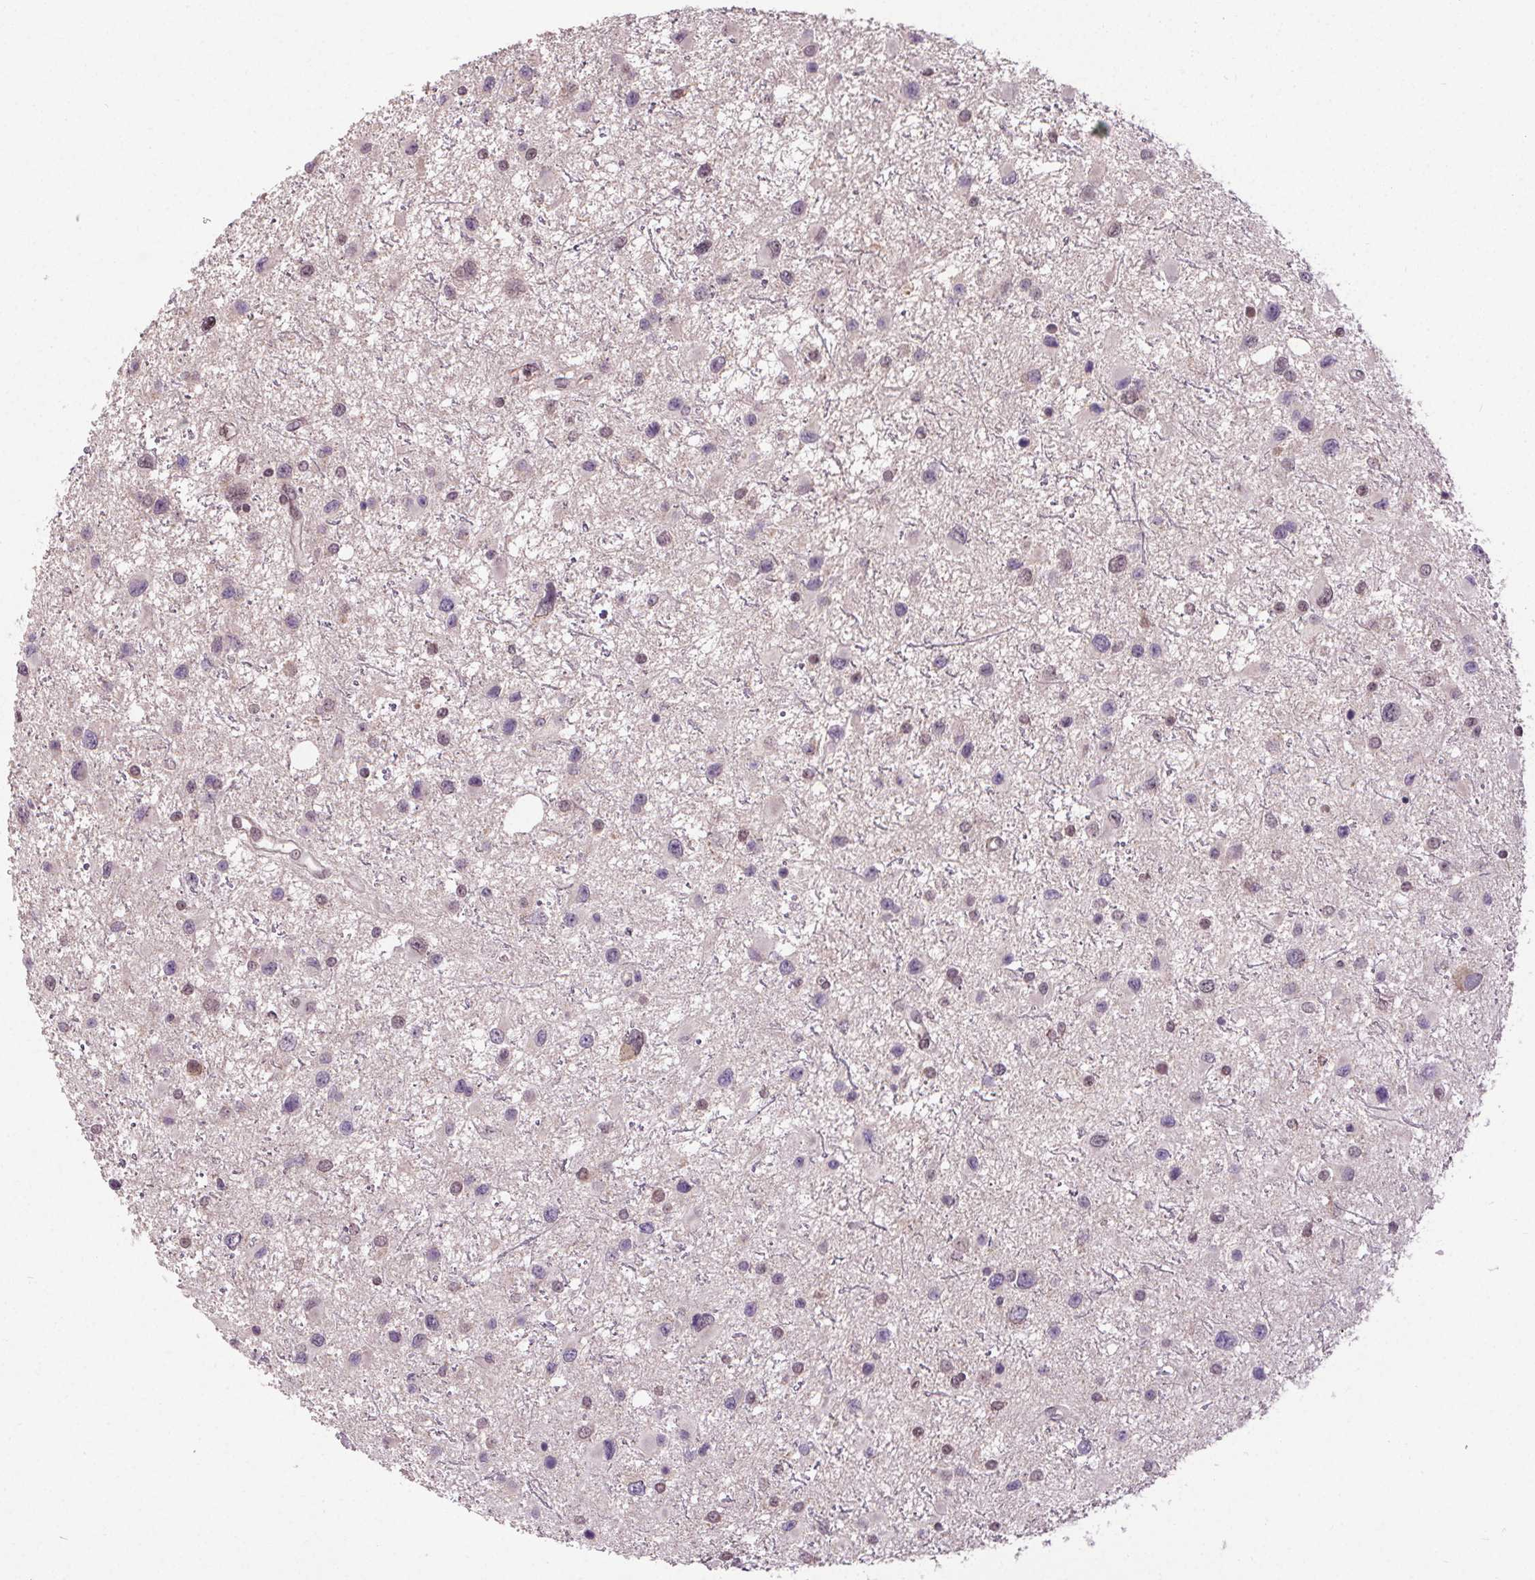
{"staining": {"intensity": "negative", "quantity": "none", "location": "none"}, "tissue": "glioma", "cell_type": "Tumor cells", "image_type": "cancer", "snomed": [{"axis": "morphology", "description": "Glioma, malignant, Low grade"}, {"axis": "topography", "description": "Brain"}], "caption": "A photomicrograph of malignant glioma (low-grade) stained for a protein reveals no brown staining in tumor cells. (Brightfield microscopy of DAB immunohistochemistry (IHC) at high magnification).", "gene": "KIAA0232", "patient": {"sex": "female", "age": 32}}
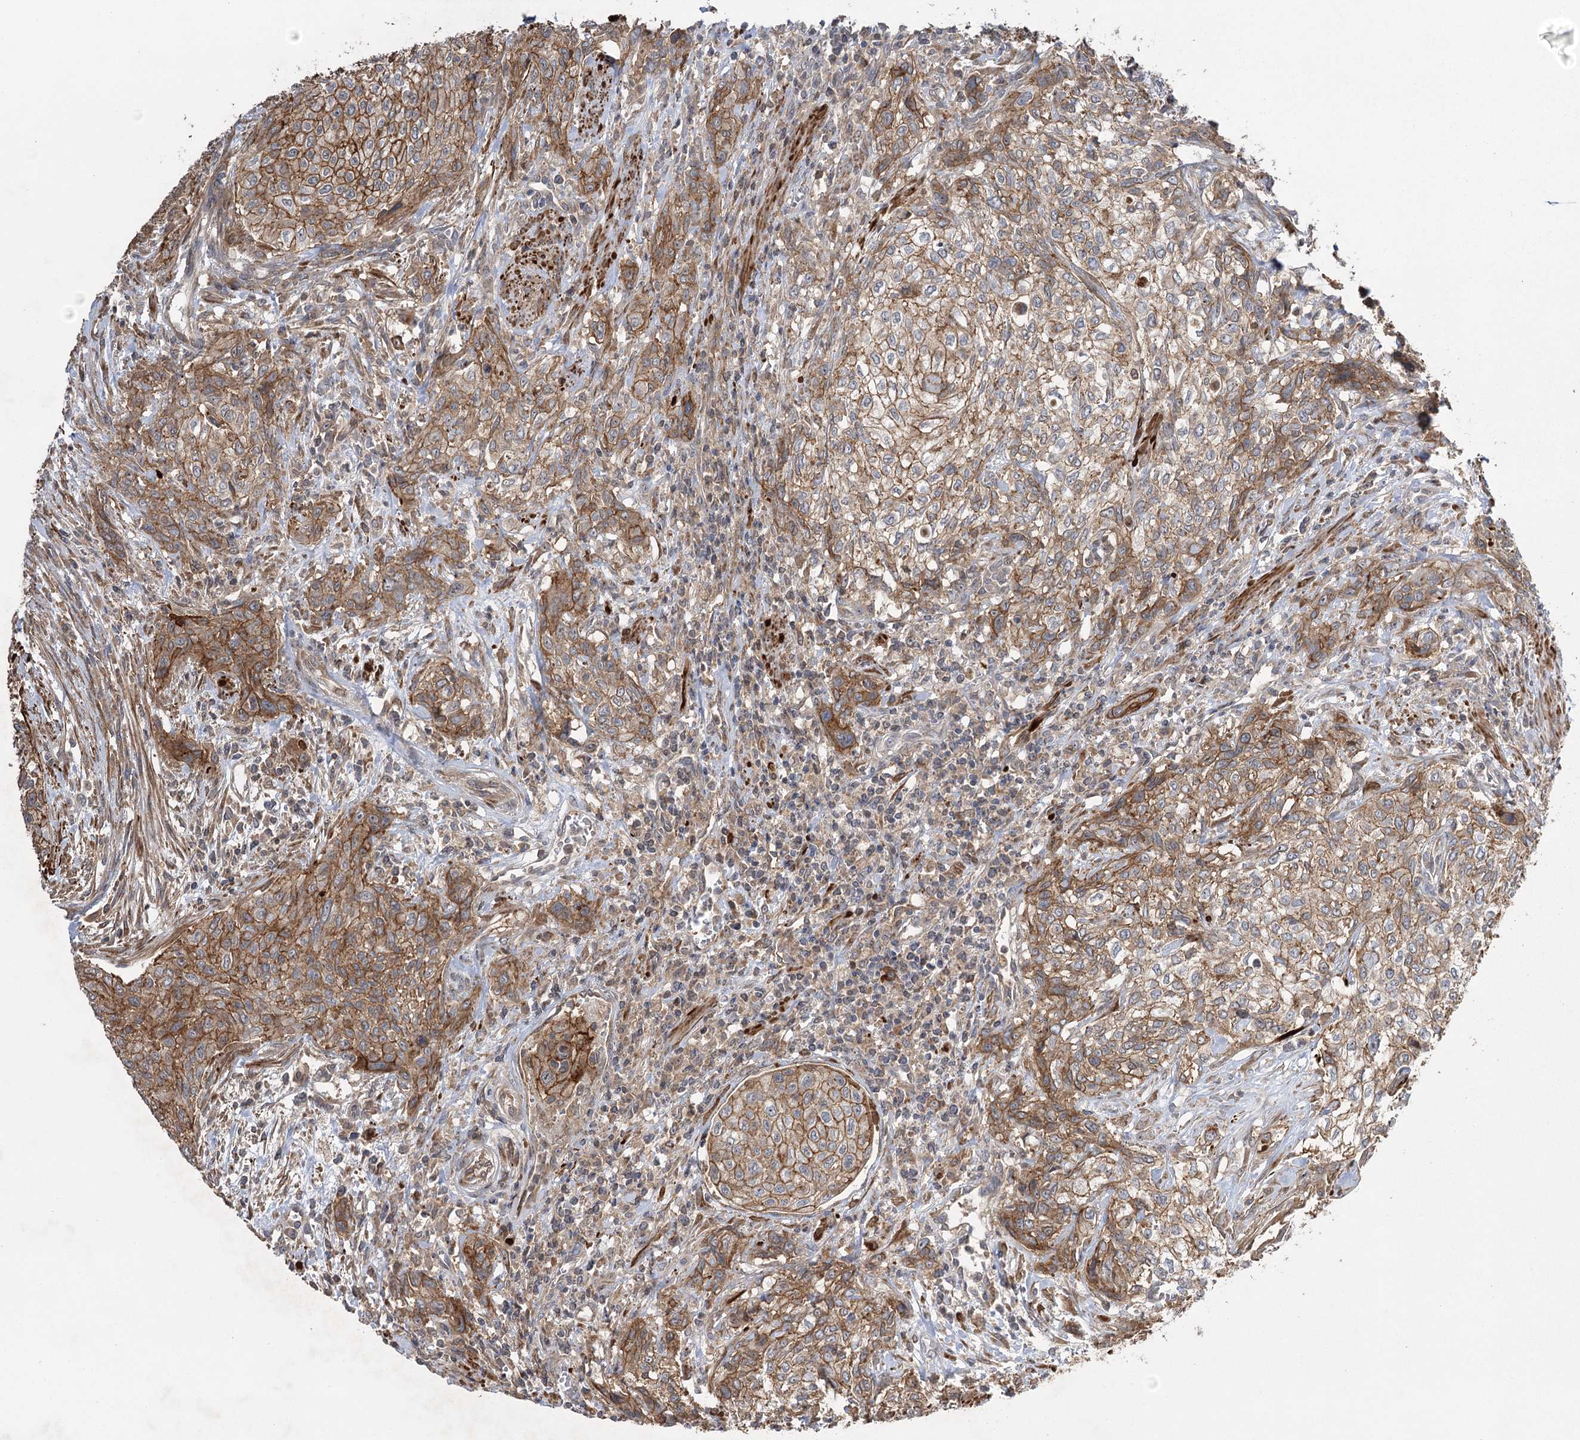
{"staining": {"intensity": "moderate", "quantity": ">75%", "location": "cytoplasmic/membranous"}, "tissue": "urothelial cancer", "cell_type": "Tumor cells", "image_type": "cancer", "snomed": [{"axis": "morphology", "description": "Normal tissue, NOS"}, {"axis": "morphology", "description": "Urothelial carcinoma, NOS"}, {"axis": "topography", "description": "Urinary bladder"}, {"axis": "topography", "description": "Peripheral nerve tissue"}], "caption": "Brown immunohistochemical staining in human transitional cell carcinoma shows moderate cytoplasmic/membranous positivity in about >75% of tumor cells.", "gene": "KCNN2", "patient": {"sex": "male", "age": 35}}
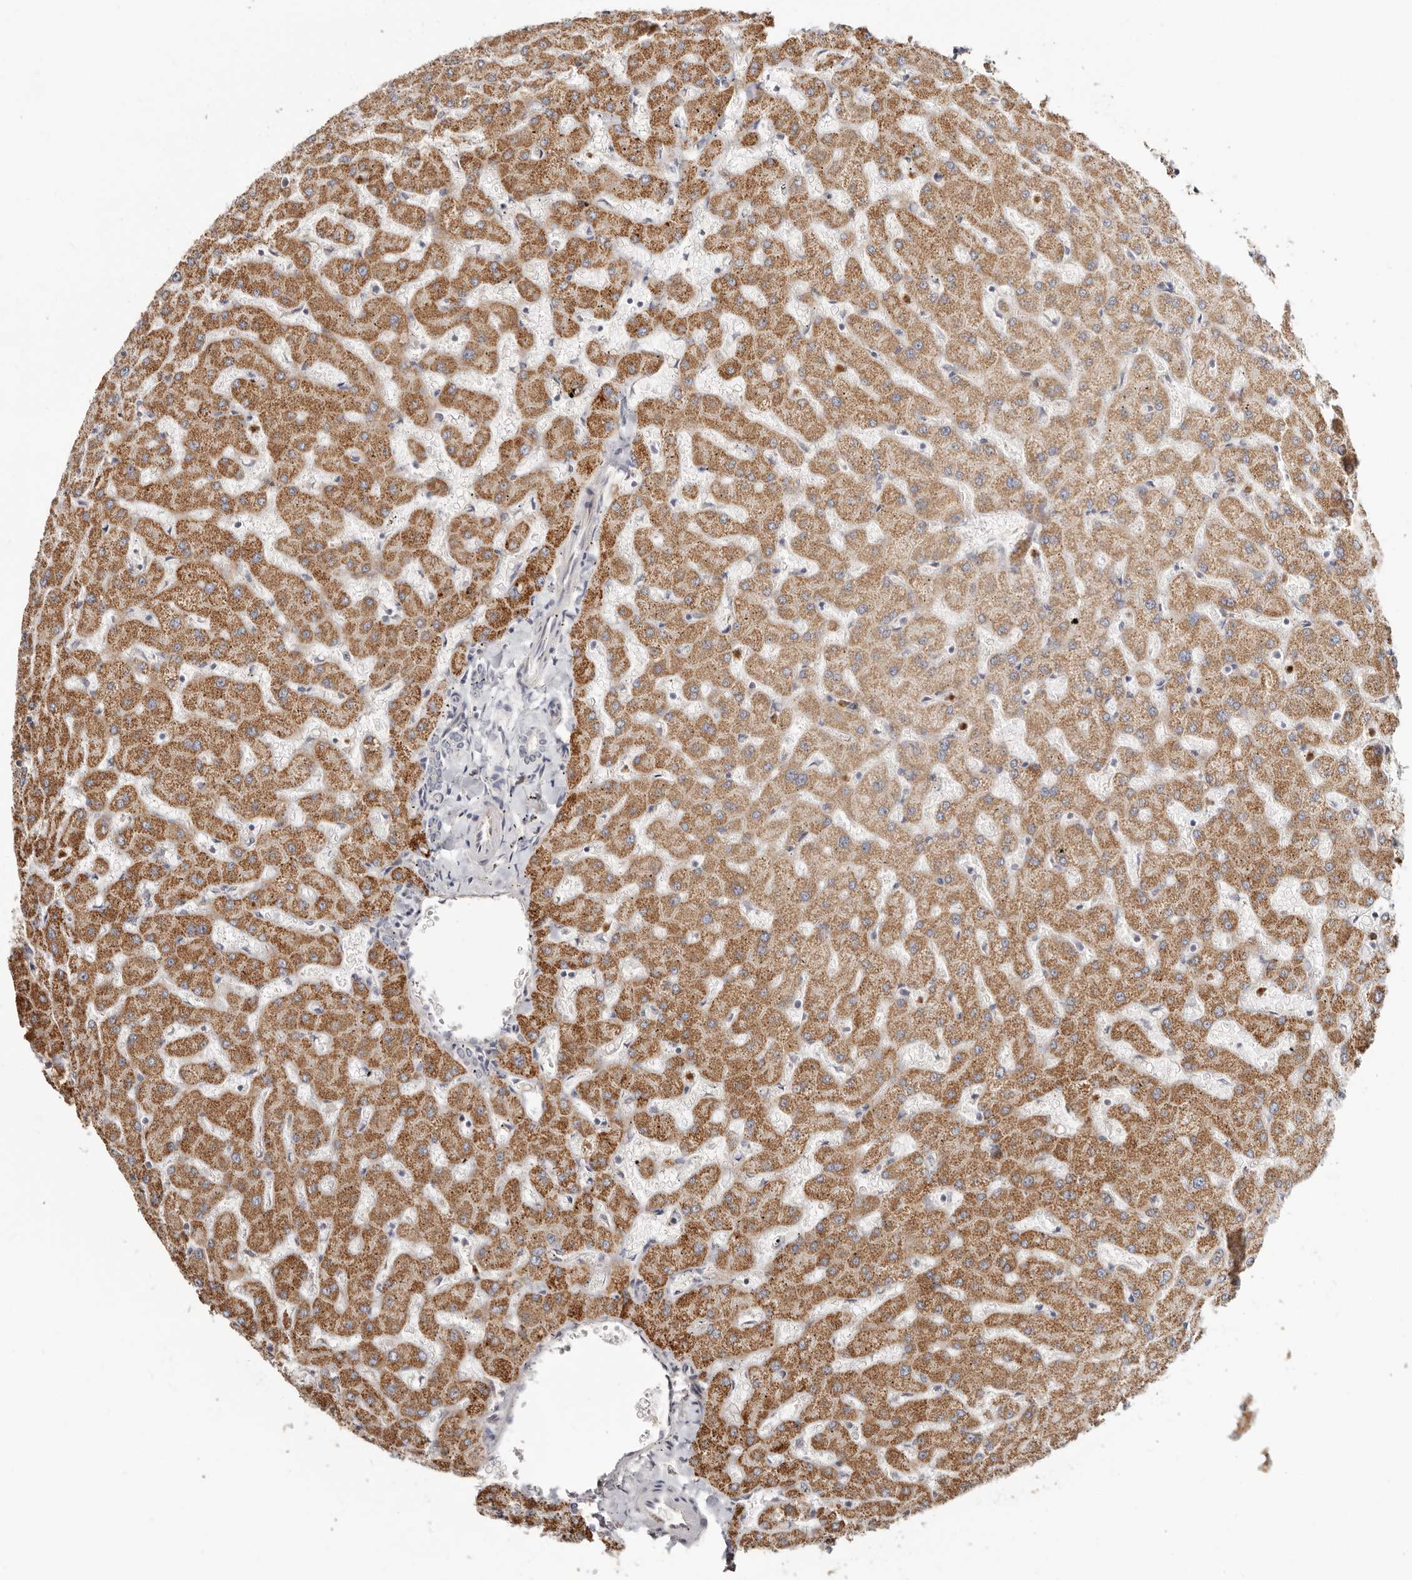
{"staining": {"intensity": "negative", "quantity": "none", "location": "none"}, "tissue": "liver", "cell_type": "Cholangiocytes", "image_type": "normal", "snomed": [{"axis": "morphology", "description": "Normal tissue, NOS"}, {"axis": "topography", "description": "Liver"}], "caption": "There is no significant staining in cholangiocytes of liver.", "gene": "BCL2L15", "patient": {"sex": "female", "age": 63}}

Activity = With the pictures omitted, write out exactly the lines from the one that contains "immunohistochemical staining in" through the final line of the material above, both ends included.

Result for this task =
{"staining": {"intensity": "moderate", "quantity": ">75%", "location": "cytoplasmic/membranous"}, "tissue": "urothelial cancer", "cell_type": "Tumor cells", "image_type": "cancer", "snomed": [{"axis": "morphology", "description": "Normal tissue, NOS"}, {"axis": "morphology", "description": "Urothelial carcinoma, NOS"}, {"axis": "topography", "description": "Urinary bladder"}, {"axis": "topography", "description": "Peripheral nerve tissue"}], "caption": "Brown immunohistochemical staining in human transitional cell carcinoma shows moderate cytoplasmic/membranous positivity in about >75% of tumor cells.", "gene": "KCNN2", "patient": {"sex": "male", "age": 35}}
{"staining": {"intensity": "negative", "quantity": "none", "location": "none"}, "tissue": "liver", "cell_type": "Cholangiocytes", "image_type": "normal", "snomed": [{"axis": "morphology", "description": "Normal tissue, NOS"}, {"axis": "topography", "description": "Liver"}], "caption": "There is no significant staining in cholangiocytes of liver.", "gene": "BCL2L15", "patient": {"sex": "female", "age": 63}}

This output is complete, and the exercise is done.